Auch die zweite Frage kann nicht anders gelöst werden als in der zu 4 Ob 33/00g - Schuberverpackung II ergangenen Entscheidung. Notwendig wäre das Überkleben mit den bis auf den Markennamen vollflächigen Etiketten nur, wenn eine teilweise überklebte Packung nicht verkehrsfähig wäre. Die mangelnde Verkehrsfähigkeit wird nicht schon durch die von den Beklagten behaupteten gewissen Abwehrhaltung von Ärzten, Apothekern und Verwendern gegenüber Arzneimittelpackungen begründet, die - sei es vollflächig oder teilweise - überklebt sind.

Die Beklagten haben darauf hingewiesen, dass zu der zuletzt genannten Frage ein Vorabentscheidungsersuchen des Oberlandesgerichts Wien beim EuGH anhängig ist und, zu beiden Fragen, ein Vorabentscheidungsersuchen des High Court of Justice, Chancery Division, Patents Court. Das englische Gericht fragt insbesondere an, ob ein Markeninhaber einen Parallelimport auch dann verhindern kann, wenn die Herkunftsgarantie nicht oder nicht wesentlich beeinträchtigt wird, und ob unter "notwendig" (als Voraussetzung für den Vertrieb im Importstaat) unabdingbar oder wirtschaftlich vernünftig oder was sonst darunter zu verstehen ist.
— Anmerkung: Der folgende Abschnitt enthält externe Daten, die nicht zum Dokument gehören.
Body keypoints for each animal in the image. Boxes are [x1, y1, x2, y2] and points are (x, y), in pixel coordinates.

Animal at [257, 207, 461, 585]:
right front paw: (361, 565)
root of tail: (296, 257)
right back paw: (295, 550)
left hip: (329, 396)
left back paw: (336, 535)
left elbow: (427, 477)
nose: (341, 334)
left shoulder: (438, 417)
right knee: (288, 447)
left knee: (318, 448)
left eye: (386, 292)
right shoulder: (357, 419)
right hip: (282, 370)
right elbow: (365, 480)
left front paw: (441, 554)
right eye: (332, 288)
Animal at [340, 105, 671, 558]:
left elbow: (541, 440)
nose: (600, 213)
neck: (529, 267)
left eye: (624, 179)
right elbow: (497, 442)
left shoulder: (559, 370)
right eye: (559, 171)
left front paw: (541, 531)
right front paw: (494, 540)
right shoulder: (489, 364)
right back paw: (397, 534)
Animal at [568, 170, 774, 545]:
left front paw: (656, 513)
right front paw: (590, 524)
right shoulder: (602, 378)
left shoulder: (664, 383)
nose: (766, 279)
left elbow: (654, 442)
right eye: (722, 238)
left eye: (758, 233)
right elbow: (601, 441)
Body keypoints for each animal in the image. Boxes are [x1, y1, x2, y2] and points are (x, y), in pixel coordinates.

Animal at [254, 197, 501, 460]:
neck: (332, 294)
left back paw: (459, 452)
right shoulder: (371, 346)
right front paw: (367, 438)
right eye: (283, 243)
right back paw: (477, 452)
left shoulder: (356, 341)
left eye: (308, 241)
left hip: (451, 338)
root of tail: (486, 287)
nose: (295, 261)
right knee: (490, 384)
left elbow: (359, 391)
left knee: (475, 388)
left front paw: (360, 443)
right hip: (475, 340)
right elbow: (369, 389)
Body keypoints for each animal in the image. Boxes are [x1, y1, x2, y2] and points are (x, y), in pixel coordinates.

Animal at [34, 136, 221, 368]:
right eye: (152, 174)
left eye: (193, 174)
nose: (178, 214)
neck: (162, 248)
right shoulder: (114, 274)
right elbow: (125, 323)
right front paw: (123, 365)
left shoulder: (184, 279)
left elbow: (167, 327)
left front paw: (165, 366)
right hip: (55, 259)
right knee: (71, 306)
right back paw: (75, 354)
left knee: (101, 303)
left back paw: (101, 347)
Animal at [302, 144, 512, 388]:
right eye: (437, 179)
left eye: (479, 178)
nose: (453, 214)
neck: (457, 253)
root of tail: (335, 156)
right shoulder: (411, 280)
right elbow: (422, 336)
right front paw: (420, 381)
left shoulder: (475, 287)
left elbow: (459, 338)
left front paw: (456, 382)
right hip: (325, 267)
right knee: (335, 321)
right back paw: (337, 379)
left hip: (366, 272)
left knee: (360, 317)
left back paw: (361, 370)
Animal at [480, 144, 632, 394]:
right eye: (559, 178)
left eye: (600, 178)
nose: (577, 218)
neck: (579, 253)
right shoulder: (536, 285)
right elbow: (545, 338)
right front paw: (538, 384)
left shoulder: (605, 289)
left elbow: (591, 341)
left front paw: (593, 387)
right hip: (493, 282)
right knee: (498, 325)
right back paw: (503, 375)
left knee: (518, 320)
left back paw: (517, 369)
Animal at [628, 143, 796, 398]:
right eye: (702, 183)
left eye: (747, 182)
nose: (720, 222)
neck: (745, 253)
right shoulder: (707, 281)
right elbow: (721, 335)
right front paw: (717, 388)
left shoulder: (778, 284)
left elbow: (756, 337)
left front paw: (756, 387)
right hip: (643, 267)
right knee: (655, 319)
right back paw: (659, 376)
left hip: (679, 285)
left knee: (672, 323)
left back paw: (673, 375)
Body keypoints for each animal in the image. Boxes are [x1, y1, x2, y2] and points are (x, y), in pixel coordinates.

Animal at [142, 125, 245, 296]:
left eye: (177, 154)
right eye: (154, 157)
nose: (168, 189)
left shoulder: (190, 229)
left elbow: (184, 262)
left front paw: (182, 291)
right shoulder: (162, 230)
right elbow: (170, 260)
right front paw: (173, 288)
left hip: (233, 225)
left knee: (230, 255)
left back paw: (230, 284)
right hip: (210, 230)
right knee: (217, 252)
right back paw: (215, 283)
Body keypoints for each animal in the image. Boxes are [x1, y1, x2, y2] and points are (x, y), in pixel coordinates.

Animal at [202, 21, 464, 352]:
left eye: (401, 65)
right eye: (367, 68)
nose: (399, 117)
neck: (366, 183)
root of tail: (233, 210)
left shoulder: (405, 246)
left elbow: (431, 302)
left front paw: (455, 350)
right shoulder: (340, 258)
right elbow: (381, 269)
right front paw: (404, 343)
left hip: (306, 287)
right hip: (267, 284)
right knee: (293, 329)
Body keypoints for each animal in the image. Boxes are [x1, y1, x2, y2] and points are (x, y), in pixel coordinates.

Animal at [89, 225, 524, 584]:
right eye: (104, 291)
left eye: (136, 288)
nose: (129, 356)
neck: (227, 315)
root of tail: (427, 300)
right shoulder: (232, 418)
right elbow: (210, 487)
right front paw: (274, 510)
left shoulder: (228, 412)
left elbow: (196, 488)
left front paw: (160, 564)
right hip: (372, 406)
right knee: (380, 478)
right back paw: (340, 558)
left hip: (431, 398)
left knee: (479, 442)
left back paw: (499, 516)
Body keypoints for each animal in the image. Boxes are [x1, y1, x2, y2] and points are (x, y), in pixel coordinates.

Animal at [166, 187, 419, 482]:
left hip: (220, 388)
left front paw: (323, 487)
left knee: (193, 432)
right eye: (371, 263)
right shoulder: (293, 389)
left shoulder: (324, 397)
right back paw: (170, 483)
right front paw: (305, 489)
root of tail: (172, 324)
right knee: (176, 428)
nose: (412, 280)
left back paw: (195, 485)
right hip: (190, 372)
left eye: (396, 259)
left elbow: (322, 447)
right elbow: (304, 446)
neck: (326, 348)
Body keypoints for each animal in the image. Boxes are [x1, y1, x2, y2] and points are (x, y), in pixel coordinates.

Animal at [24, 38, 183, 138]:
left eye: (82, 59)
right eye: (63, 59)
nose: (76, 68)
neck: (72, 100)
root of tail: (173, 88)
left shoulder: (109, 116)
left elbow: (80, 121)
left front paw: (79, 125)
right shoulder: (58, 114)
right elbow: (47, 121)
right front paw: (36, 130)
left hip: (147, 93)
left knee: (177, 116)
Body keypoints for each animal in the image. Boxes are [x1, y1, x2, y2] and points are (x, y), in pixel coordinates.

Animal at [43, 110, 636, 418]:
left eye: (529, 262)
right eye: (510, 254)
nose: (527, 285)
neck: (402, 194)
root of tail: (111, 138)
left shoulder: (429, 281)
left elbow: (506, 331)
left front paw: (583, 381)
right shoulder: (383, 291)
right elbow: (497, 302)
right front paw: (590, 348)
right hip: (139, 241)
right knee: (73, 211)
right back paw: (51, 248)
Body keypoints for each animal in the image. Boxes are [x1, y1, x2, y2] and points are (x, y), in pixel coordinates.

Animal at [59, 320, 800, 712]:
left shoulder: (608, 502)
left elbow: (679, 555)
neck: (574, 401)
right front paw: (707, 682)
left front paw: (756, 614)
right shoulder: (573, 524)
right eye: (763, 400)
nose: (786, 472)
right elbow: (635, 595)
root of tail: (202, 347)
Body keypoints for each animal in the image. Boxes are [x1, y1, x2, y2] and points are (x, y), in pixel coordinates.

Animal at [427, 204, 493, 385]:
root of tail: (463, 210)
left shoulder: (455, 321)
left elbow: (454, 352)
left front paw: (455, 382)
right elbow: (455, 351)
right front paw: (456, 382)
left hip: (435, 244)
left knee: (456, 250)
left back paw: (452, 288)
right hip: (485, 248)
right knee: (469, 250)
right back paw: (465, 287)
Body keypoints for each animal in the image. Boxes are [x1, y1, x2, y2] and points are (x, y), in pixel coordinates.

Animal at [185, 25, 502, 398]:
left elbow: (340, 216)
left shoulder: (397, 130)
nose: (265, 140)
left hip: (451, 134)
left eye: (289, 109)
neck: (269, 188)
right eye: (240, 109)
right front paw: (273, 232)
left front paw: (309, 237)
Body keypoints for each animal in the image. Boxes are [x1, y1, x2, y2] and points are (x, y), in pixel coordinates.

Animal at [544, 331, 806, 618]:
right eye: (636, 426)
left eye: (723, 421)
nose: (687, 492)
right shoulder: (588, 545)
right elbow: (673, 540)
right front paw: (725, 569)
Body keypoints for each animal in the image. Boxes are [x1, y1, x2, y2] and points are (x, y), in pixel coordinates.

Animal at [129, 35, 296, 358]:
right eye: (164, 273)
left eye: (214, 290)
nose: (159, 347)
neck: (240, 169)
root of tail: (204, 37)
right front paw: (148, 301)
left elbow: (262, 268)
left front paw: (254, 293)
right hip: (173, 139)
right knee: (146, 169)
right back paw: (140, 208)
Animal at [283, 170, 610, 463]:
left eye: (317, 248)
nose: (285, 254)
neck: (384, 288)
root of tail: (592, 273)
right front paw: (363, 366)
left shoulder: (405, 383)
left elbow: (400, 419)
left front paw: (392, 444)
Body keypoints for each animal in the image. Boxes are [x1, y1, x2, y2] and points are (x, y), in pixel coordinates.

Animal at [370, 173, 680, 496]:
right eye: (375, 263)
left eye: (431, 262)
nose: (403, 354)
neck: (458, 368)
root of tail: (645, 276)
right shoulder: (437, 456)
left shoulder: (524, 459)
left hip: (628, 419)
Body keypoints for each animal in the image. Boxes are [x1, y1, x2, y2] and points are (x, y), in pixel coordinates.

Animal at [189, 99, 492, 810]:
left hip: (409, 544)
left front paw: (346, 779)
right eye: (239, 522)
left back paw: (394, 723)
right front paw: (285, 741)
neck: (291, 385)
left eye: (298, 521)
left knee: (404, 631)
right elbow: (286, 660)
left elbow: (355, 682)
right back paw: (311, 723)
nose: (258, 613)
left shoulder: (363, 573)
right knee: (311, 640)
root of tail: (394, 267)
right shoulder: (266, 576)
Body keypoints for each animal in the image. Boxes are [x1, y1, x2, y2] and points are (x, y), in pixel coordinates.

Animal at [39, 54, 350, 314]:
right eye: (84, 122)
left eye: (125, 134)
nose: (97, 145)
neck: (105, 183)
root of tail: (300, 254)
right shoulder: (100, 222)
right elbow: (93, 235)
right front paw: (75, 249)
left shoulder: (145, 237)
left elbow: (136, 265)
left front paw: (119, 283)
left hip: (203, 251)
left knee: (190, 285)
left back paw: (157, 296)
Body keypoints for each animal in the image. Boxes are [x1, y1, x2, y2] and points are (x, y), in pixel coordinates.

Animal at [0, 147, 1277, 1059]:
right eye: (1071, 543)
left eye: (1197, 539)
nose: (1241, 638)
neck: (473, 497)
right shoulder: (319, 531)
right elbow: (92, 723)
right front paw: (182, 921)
Im vorliegenden Fall ist - im Gegensatz zu dem dem englischen Vorabentscheidungsersuchen zugrundeliegenden Fall - eine Beeinträchtigung der Herkunftsgarantie durch den Aufkleber mit "Schuberverpackungsdesign" offenkundig. Es kann auch nicht - anders als offenbar in dem vom Oberlandesgericht Wien dem EuGH vorgelegten Fall - davon ausgegangen werden, dass der Verzicht auf die (fast) vollflächige Etikettierung die Marktzutrittschancen der Beklagten gleich einer künstlichen Marktabschottung verschlechterte.

Dem Revisionsrekurs war Folge zu geben.

Die Entscheidung über die Kosten der Klägerin beruht auf § 393 Abs 1 EO; jene über die Kosten der Beklagten auf §§ 78, 402 Abs 4 EO iVm §§ 40, 50 ZPO.